Это как бы помимо меня своей жизнью живет.
Это в небо слепое летит обезглавленный петел,
с черной плахи сорвавшись, и бешено крыльями бьет,
и дощатые крылья сортиров срываются с петель.
Это время — “помимо меня”; оно захлестывает, когда корабль-дом начинает тонуть. “Обезглавленный петел” — образ гибнущего вместе с разрушаемым домом прошлого.
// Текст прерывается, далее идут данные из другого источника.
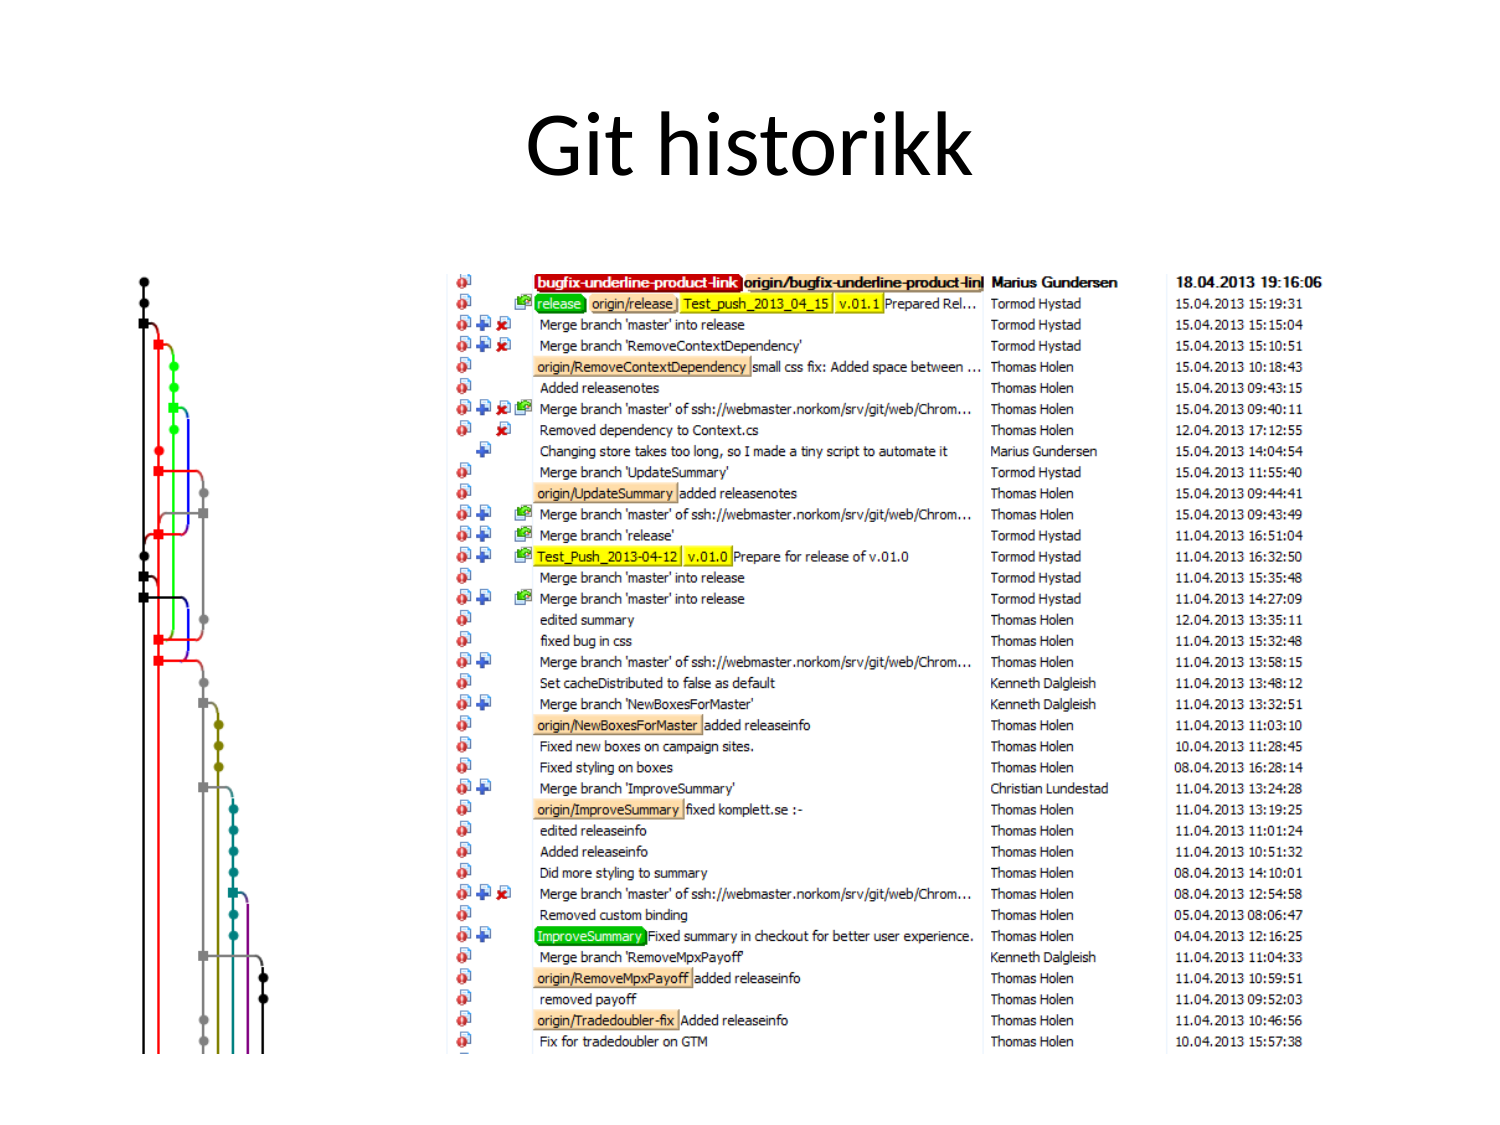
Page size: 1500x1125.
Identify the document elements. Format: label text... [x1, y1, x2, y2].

title Git historikk [75, 45, 1425, 233]
picture [135, 273, 1335, 1055]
Этот петушок вновь встретится в 1989 году в стихотворении, откуда взято название книги “Ветром и пеплом”:
Есть дальняя пристань, последний приют,
где скорби не знают и мертвых не чтут.
Кто был для единого слова рожден,
тот ветром и пеплом рассеян, но он
как кочет туда безголовый взлетел,
а это, скажу вам, не худший удел.
Образы Чухонцева текучи, и раз за разом в них неожиданно по-новому сплетаются знакомые мотивы. Теперь образ “безголового кочета” становится метафорой человека. Того, кому не дано ничего увидеть, не говоря — понять. Но в то же время “обезглавленный петел”, влетевший в “последний приют”, — образ человека, рожденного “для единого слова”. Человек, сказавший это слово, умер для земной жизни (“ветром и пеплом рассеян”), но начал жизнь иную. Там “мертвых не чтут”, поскольку ничто не умирает — ни люди, ни слова. Таково понимание Олегом Чухонцевым пространства культуры в целом: “Дело в том, что вся культура одновременна: и Овидий, и Державин, и Мандельштам, — они существуют реально и рядом в том времени, которое времени не имеет…”17.
Текучий язык и незыблемый храм
В свете чухонцевской мысли о некой одновременности или вечности культуры эффектно звучит итоговый аккорд стихотворения о Рыбинском водохранилище.
Пой, Муза, пой, пустые бросим споры,
унынье от лукавого — и пусть
проходят за кормою Переборы
и Пошехонь отвеивает грусть.
А где язык запнется у поэта,
при свете дня или ночной звезды
пусть встанет как восьмое чудо света,
белеясь, колокольня из воды…
Показателен образ Музы-вдохновительницы: Муза — певица настоящего, текучего и изменяющегося. Муза — образ языка. А там, где кончаются ее пределы, перед чем “запнется” язык, — там место встречи человека с чудом, незыблемой святыней, передать которую утекающий сквозь пальцы язык не способен18. Здесь у Чухонцева оформились два лика истинной жизни — текучий язык и незыблемый храм . Оба эти образа появляются в условиях напряженного отношения человека со временем, в том числе с современностью.
Своеобразный апофеоз этого мифопоэтического комплекса — в стихотворении о пророке Ионе, которое вошло в книгу “Фифиа”. В стихотворении два пласта — библейская история пророка Ионы и ситуация лирического “я”:
Ах, и я был строптивым, а теперь онемел и оглох,
и куда мне идти, я не знаю, и безмолвствует Бог.
<…> я властей опасаюсь, я микроба боюсь и газет,
где сливные бачки и подбитые в гурт думаки,
отличить не могущие левой от правой руки,
как фекальи обстали и скверною суслят уста.
Образный ряд истории об Ионе приобретает дополнительные смыслы — “чрево кита”, в которое заключен пророк, вырастает до мироздания, в которое заключено лирическое “я”. Картина мира “во чреве кита” приобретает масштаб благодаря косвенным сноскам на узнаваемые реалии обыденной жизни — “власти”, “газеты”, “думаки”, в которых узнаются одновременно депутаты Госдумы и жители Ниневии19. И все это — “темнота-теснота” чрева. Главный вопрос Ионы состоит в том, как научиться жить в этом чреве, как преодолеть “темноту-тесноту”: “Врешь, твержу про себя я, не все темнота-теснота…”
Выход может быть только внутренним. Дилемма решается в библейских традициях — появляется “за кормчим невидимая рука”, а значит, и образ незыблемого храма, найденного во чреве кита. Кит рассекает воды времени, воды языка, в глубину которых Чухонцев всегда стремится20, сочетая в себе духовное христианство и поэтическое язычество.